§ TASK GOAL: In the email about filter bundle settings below, rewrite the passage from "There's definitely something confusing" to "how this goes." with "booleans" changed to "flags".

§ TEXT SHOWN:
• • • •

I finally figured out where the problem was.
The original filter bundle (let's call it A) contains the correct settings, but if this bundle is copied (for example, B=A), B fails to copy everything because the "exact" member is not copyable and the default value, 0, remains in B!

Greetings
Paolo


Il 22/10/2025 18:44, Cottrell, Allin ha scritto:
On Wed, Oct 22, 2025 at 10:58 AM Paolo Chirico <paolo.chirico@uniupo.it> wrote:
>
> Hi all,
> sorry to bring this up again, but there are a few things I don't understand:
> 1) If I set diffuse=2 and dejong=0, I expect the default method to be sequential=1. Instead, into the filter bundle, I find:
[something apparently different]

Thanks for the report, Paolo.

There's definitely something confusing here, which needs to be fixed. However, in general things are done right. Here's the source of confusion: the initial user input allows setting diffuse (to 0, 1 or 2) and either sequential (to 0 or 1) or dejong (to 0 or 1). but internally such settings get translated to three booleans: diffuse, exact and sequential. I'm attaching a little script which illustrates how this goes.

• • • •

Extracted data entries
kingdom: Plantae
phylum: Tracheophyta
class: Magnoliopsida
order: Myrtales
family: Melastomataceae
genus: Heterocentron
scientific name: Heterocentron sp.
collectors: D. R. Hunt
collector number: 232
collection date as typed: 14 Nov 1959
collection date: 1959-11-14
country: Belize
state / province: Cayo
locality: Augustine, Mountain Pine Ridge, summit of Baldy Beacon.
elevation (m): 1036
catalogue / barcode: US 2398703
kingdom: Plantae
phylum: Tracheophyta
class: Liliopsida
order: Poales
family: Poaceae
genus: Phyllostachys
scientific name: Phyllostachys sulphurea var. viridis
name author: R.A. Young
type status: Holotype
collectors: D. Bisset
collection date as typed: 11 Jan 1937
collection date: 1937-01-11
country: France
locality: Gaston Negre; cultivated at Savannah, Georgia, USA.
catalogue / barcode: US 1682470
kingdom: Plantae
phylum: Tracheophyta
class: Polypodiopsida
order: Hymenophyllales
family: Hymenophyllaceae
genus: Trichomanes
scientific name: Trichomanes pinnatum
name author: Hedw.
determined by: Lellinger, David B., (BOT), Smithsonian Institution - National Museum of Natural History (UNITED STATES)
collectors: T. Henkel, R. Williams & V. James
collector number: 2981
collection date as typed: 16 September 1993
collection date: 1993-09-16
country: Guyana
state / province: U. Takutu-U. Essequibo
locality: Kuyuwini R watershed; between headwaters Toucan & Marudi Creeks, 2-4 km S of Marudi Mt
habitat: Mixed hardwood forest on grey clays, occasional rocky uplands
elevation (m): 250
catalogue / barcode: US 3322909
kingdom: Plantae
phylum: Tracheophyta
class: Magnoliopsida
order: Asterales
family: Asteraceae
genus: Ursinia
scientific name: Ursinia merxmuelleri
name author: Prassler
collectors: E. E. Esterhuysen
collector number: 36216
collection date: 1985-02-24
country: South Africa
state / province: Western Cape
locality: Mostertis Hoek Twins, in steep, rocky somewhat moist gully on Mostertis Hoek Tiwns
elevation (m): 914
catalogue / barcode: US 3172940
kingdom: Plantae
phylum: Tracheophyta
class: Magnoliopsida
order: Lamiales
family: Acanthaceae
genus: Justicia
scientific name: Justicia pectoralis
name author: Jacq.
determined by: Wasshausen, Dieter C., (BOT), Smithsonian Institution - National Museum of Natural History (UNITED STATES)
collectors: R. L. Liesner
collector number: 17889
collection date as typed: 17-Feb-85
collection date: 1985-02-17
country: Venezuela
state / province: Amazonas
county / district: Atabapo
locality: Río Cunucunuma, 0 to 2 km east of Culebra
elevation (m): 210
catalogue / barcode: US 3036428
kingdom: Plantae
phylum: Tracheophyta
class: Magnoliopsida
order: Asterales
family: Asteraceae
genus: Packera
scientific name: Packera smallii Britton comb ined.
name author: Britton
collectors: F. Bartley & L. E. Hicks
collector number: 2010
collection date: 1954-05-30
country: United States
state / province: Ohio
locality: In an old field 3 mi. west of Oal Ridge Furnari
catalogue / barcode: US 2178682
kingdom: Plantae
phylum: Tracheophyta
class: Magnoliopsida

• • • •

§ EXERCISE ANSWER:
There's definitely something confusing here, which needs to be fixed. However, in general things are done right. Here's the source of confusion: the initial user input allows setting diffuse (to 0, 1 or 2) and either sequential (to 0 or 1) or dejong (to 0 or 1). but internally such settings get translated to three flags: diffuse, exact and sequential. I'm attaching a little script which illustrates how this goes.